Synopsis [Show Date: 8/2/14]
Billy Joel hasn’t been around Philly since his 2009 face-to-face tour with fellow piano man Elton John. Packing a stadium certainly is not easy, but Joel makes it look like a piece of cake. With a show that sold out almost immediately after going on sale, no one in that audience should have left disappointed. Billy Joel awarded the City of Brotherly Love with an astounding show filled with countless hits.
The lights went down on the 50,000 people seated in Citizens Bank Park, and the anticipation was palpable. Everyone was on their feet immediately, and it was hard to believe that the man about to take the stage was not some 21st century hit-maker. Despite not releasing an album since 1993 (something about which Billy Joel joked), the songs sounded as fresh as ever. Playing rhythm guitar, something very nice to see as it gives Joel more of a chance to interact with the crowd, the show opened up to “A Matter of Trust.” It was easy to tell from the first notes that the crowd in Philly was a dedicated one. While a Miley Cyrus concert was taking place across the street at the Wells Fargo Center, Joel epitomized longevity. The crowd sang along, even to the deep cuts, nothing like the audiences for most of the hit-makers today. Joking about not being in Philly since his 2009 show with Elton John, Joel referred to him as the “other guy” and proceeded to play a snippet of the beautiful “Your Song,” halting at the lyric, “Don’t have much money, but…” to exclaim that he does, in fact, have plenty of money. He certainly seemed to have a great sense of humor.
A bit later, Joel did something pretty interesting in letting the audience choose what song he was to play next. Gauging what song got a louder cheer between “Summer, Highland Falls” and “Vienna,” the latter was the clear winner. What a great song that Joel delivered with an impassioned performance. He really has lost very little as far as his voice goes. I saw Elton John back in November, and I honestly believe that Joel’s voice blows his away these days. Next up was an awesome version of “Zanzibar” preceded by the mandatory “Theme from Rocky.” Very few numbers get a Philly audience so filled with pride for their wonderful city. Always one to have a few surprises up his sleeve, Joel introduced Philly-based act Boyz II Men, leading into a performance of the rarely played “The Longest Time.” The harmonies of Boyz II Men sounded great blended with Joel’s vocals.
Back to back hits filled the stadium next, with amazing renditions of “New York State of Mind” and the infectious groove of “Movin’ Out (Anthony’s Song).” The latter sounded even greater fleshed out with the whole backing band. It must be noted that the band Joel brought with him was fantastic and really helped add to the great feel of the night. Up next was a moving rendition of “Goodnight Saigon” with American veterans. The crowd could not stop cheering for the brave heroes up on stage, and I believe that it is a true testament to Joel’s great character that he brought them up on stage with him. Hit after hit continued to fill the night, with a particularly beautiful version of “She’s Always a Woman.” Billy Joel’s voice truly has remained remarkably intact through the years. Introducing guitar tech Rick, Joel picked up his guitar once again as Rick belted out the AC/DC classic “Highway to Hell.” The audience was thrilled by this song choice (especially the drunk guy a few rows behind me playing air guitar like nothing I have ever seen)!
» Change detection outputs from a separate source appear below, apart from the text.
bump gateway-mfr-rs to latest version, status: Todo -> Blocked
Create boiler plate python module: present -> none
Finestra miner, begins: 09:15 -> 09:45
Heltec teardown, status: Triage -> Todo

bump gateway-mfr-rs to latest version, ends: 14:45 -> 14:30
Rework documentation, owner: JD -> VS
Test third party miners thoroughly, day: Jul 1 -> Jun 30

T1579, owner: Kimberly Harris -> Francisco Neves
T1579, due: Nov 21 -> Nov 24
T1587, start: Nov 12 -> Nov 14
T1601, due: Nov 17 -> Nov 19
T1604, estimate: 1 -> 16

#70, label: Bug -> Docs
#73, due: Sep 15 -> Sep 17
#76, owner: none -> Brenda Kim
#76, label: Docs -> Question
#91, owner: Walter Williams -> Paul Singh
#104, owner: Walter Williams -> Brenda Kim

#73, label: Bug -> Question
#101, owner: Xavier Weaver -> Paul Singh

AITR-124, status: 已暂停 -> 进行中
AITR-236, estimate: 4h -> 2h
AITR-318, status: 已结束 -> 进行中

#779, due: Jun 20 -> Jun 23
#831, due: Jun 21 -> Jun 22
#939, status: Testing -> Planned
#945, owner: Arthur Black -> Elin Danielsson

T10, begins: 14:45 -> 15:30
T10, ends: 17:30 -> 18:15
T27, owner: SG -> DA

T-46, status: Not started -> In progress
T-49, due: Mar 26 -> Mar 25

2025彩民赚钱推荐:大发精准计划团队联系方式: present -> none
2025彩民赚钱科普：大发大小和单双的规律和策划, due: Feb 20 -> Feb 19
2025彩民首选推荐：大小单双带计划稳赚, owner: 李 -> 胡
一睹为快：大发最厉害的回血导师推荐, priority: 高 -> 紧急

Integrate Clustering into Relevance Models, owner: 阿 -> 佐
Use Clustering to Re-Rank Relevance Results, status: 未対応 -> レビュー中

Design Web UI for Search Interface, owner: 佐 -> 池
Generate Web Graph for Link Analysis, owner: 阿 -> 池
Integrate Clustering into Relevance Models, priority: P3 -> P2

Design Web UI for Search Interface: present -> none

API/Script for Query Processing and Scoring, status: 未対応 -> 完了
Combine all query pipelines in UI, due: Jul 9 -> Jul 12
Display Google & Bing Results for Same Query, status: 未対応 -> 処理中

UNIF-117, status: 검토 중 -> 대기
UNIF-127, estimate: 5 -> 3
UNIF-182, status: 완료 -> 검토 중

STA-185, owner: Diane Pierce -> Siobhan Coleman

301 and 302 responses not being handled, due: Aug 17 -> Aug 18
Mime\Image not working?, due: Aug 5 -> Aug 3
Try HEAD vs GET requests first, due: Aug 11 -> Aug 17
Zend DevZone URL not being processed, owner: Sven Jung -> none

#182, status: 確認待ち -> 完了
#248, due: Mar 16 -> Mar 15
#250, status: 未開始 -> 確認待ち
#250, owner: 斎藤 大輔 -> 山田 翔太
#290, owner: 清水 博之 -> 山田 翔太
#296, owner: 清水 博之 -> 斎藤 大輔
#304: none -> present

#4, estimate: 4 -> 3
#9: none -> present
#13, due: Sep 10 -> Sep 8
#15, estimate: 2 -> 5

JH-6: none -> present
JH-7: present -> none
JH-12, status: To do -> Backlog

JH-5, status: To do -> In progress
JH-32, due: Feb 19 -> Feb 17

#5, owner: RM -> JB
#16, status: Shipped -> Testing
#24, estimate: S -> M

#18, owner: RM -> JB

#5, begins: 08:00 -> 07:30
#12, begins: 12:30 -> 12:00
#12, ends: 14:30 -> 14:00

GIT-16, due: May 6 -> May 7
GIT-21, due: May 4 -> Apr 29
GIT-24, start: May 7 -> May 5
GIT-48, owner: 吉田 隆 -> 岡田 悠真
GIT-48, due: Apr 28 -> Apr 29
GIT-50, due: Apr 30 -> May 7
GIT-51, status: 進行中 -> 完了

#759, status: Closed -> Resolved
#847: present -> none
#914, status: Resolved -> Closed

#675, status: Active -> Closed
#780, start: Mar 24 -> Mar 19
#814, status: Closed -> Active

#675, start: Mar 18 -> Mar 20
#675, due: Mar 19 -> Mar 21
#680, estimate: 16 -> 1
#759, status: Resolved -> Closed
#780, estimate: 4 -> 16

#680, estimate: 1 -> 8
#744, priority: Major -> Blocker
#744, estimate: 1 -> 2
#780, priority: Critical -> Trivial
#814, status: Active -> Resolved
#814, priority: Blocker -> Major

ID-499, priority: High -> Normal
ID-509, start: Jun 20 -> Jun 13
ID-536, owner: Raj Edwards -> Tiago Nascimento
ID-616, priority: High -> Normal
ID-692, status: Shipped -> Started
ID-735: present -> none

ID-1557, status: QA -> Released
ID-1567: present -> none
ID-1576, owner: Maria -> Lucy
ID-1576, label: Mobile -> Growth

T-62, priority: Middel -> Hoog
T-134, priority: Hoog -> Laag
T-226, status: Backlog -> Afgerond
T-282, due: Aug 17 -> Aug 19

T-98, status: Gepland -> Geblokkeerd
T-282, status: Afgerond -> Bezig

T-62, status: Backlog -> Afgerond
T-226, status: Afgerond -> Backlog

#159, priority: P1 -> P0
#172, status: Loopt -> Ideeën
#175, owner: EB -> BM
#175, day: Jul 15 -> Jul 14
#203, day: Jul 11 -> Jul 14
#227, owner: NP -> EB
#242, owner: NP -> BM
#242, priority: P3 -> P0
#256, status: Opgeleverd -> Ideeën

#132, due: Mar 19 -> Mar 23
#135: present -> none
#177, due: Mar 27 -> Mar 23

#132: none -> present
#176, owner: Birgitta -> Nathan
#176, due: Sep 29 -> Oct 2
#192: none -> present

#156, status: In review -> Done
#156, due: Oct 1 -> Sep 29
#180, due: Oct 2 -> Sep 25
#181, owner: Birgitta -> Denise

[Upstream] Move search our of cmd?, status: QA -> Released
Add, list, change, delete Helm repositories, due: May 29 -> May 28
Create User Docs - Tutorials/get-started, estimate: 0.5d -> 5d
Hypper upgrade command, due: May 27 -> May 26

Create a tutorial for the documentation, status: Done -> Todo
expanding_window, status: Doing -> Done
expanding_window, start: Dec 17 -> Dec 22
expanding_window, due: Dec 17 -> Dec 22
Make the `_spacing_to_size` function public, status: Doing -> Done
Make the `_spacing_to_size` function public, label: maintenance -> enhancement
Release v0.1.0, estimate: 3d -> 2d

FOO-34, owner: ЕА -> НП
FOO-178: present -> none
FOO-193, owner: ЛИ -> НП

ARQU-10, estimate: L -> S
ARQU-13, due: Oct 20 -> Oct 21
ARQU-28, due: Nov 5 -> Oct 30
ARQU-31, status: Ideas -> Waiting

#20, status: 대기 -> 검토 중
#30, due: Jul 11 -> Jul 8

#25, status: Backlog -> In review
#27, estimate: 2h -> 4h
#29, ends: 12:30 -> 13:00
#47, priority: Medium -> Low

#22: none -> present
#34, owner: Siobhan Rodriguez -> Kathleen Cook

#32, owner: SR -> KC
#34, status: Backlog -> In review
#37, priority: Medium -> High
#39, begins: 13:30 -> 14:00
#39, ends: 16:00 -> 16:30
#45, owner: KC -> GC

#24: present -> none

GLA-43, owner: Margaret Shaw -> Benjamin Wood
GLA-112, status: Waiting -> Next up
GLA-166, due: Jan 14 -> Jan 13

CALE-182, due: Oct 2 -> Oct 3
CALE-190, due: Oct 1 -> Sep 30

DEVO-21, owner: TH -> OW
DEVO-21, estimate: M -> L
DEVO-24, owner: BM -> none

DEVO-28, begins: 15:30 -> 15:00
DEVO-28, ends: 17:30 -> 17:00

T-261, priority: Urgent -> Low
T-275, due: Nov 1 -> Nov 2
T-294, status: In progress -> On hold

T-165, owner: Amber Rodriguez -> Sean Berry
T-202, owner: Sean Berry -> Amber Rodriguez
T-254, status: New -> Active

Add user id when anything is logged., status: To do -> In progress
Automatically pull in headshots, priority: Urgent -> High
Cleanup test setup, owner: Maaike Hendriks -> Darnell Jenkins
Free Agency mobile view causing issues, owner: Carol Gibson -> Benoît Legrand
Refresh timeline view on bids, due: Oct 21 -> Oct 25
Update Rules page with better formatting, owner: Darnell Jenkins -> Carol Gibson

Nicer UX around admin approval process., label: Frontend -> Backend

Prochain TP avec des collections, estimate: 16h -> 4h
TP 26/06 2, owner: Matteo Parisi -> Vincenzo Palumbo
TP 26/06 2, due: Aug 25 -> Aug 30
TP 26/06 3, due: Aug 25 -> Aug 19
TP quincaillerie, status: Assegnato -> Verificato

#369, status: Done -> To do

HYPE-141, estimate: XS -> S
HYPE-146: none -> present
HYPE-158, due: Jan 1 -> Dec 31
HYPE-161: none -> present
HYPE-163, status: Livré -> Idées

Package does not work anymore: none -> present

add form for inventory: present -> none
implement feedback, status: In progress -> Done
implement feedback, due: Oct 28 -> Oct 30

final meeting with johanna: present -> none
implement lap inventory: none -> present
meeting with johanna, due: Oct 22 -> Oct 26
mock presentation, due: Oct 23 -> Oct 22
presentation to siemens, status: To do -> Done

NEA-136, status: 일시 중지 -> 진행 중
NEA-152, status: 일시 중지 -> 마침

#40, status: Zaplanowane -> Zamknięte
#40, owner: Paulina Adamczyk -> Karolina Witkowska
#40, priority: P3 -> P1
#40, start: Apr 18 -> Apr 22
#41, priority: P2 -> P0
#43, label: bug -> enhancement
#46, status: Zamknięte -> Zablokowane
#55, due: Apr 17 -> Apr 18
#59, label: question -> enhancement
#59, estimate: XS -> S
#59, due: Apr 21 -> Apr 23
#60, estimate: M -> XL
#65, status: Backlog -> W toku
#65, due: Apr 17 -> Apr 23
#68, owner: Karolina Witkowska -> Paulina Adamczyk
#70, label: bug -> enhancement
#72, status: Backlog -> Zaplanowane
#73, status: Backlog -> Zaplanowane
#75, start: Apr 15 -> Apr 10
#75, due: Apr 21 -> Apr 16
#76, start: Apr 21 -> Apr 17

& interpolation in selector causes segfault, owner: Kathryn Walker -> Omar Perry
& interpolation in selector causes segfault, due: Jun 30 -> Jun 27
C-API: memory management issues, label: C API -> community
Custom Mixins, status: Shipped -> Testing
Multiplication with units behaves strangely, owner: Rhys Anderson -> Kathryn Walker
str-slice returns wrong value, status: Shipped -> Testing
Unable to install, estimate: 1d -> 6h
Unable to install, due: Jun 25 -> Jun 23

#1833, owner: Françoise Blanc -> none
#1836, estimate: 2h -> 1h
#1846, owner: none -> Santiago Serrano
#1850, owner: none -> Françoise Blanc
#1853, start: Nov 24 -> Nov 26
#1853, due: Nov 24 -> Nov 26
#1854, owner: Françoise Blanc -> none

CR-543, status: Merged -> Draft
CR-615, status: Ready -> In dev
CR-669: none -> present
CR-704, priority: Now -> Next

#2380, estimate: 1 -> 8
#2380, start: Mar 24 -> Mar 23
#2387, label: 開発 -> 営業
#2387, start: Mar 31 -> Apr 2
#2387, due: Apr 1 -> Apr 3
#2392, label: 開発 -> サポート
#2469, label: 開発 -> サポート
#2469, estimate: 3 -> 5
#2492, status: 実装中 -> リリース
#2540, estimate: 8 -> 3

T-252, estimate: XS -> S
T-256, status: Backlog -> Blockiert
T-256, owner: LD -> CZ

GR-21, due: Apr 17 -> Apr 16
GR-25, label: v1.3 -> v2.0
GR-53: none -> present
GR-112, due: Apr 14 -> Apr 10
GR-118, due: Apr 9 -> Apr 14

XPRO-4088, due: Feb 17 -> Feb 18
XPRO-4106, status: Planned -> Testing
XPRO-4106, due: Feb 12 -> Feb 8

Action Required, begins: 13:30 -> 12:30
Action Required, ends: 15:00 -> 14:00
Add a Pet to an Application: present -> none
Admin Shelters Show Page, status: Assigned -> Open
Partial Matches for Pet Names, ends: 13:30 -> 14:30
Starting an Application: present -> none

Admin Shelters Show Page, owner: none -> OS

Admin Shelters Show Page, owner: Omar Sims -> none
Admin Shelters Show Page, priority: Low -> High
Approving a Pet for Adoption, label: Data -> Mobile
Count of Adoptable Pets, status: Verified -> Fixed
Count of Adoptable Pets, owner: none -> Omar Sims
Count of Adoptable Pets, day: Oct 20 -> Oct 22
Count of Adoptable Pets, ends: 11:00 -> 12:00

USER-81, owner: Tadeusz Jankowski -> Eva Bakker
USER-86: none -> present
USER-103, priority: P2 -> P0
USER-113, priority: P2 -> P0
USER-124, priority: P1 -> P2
“Scenes From an Italian Restaurant” was another amazing performance; the story that Joel tells through the lyrics is just amazing. They just don’t write songs like this anymore! Everyone in the crowd was brought back to Brenda and Eddie’s affair in the summer of ’75. The main set was closed out with the classic “Piano Man,” which had 50,000 people singing along at the top of their lungs.
Joel continued with a whopping five song encore, starting off with the hit “Uptown Girl,” which certainly made many in the audience think back to the wonderful video with the gorgeous Christie Brinkley. Joel looked so young in that video! “It’s Still Rock and Roll to Me” and “Big Shot” were up next, to roaring receptions from the greatly enthusiastic crowd. “Big Shot” has always been a personal favorite of mine, and Joel certainly did it justice. A great performance of “You May Be Right” was next, with the show being rounded off with the amazing “Only the Good Die Young,” Going to a Billy Joel show leaves a concertgoer astounded by the sheer amount of hits that Joel has had throughout his career. The one song I admit that I would love to have heard would have been “The Stranger,” but I really can’t complain about such a phenomenal show.
Billy Joel does not play too many shows these days, seemingly preferring to stick with his “residency” up at Madison Square Garden. Bearing this in mind, it really was an honor to see such a great talent perform, and I truly hope that I get the opportunity to experience it again. If Billy Joel comes to your area, I implore you to go see him – you certainly will not regret it!
On another note, I got the chance to meet Tony Luke Jr. of cheesesteak fame at the show; he was an extremely nice guy!